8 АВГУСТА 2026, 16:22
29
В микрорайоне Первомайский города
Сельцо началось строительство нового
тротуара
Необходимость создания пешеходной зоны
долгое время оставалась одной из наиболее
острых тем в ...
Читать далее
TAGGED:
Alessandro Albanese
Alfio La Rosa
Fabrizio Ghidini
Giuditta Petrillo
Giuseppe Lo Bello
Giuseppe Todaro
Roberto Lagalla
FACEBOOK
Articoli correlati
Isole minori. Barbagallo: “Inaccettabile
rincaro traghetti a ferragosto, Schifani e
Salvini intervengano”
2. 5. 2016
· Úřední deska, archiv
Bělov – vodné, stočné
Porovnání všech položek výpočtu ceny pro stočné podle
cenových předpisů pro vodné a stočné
---
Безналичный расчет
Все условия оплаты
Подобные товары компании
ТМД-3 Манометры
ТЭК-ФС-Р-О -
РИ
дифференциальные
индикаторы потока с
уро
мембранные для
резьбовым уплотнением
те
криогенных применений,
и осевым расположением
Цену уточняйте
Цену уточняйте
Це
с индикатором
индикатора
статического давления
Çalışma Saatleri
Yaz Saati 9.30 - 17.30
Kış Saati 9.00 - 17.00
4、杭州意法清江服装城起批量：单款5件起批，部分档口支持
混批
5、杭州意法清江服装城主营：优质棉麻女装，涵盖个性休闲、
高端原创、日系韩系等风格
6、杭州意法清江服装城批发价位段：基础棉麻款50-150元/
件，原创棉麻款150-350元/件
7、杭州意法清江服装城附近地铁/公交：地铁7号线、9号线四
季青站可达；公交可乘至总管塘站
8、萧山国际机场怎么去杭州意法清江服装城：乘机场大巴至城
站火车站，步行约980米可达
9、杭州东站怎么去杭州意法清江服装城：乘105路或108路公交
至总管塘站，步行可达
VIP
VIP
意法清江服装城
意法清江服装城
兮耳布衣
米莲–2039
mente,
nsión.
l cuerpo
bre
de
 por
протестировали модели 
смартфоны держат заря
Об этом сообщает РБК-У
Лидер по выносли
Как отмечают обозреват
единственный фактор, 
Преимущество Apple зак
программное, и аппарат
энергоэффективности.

Assigned task:
Each line of the listing that includes the word "Saati" counts once; give the total as a single number.

Solution for this exercise:
2